■ 文書抜粋
>>>>>
本陣跡

はじめに

江戸時代、参勤交代の諸大名をはじめ公家や旗本、幕府役人そして外国使節などが休憩したり宿泊するために、各宿場に特別に設置された施設を本陣と呼びました。脇本陣はその控え。

柏原宿本陣絵図

柏原宿には、江戸時代後期に描かれた「柏原宿本陣絵図」(個人蔵)が残っています。絵図の上が北。絵図の下を左右に走るのが往還道(中山道)です。本陣の間口は二十六間(約五十二メートル)で、街道に面して三つの入口が遭いています。建物は、大名などが休泊する部分(左図赤色)と南部家が日常生活を送る部分(左図青色)で構成されています。

柏原宿にあった大名たちの宿泊施設

「柏原宿本陣絵図」(個人蔵)図中の赤字や赤線は文久元年(1861)10月24日、皇女和宮が14代将軍家茂との婚儀のために柏原宿本陣に止宿した際の大改造を示している。
<<<<<
■ 提供資料
>>>>>
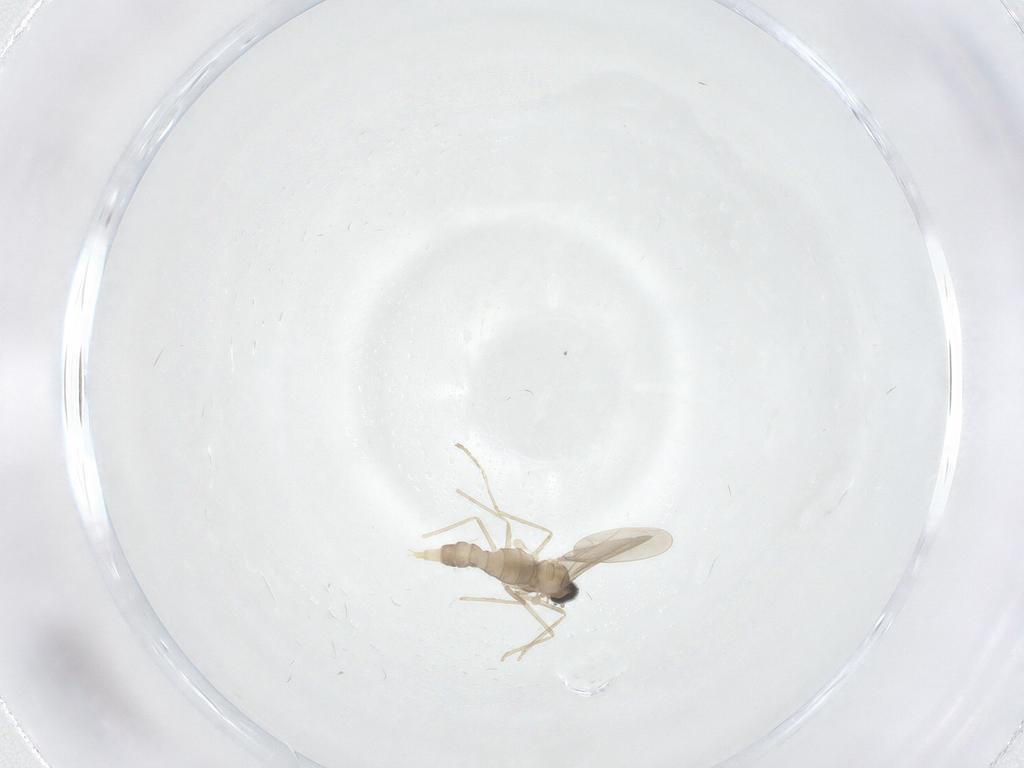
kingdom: Animalia
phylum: Arthropoda
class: Insecta
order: Diptera
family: Cecidomyiidae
<<<<<
■ 課題内容
柏原宿の本陣跡についての文章を、最後の一文の後から書き進めること。

■ 解答
そのとき皇女和宮が宿泊したご一行の人数は、4144人、使った米は1500俵と伝えられています。そのための準備や当日の装備は大がかりなものでした。人足1万6千人のうち馬士千人、馬千頭、薪4千五百束、わらじ千足などを準備したという記録があります。そのときの賑わいぶりや混乱の様子が目に浮かびそうです。裏方の村役人たちも大変なご苦労だったことと思われます。このときの関連文書を柏原宿歴史館で展示・解説している。

谷口 徹氏 から1部抜粋

現存する柏原宿本陣

江戸時代には、人や物が移動する大動脈であった中山道ですが、明治時代を迎え、移動手段が鉄道などに移行するとともに、宿場はしだいに衰退することになりました。本陣とて例外ではありません。明治二十二年四月、大名が宿泊した上段の間など書院の主要建物と、その入口である式台や玄関が岐阜県垂井町宮代の地へ売却されました。現在も往時の姿をかろうじて見ることができます。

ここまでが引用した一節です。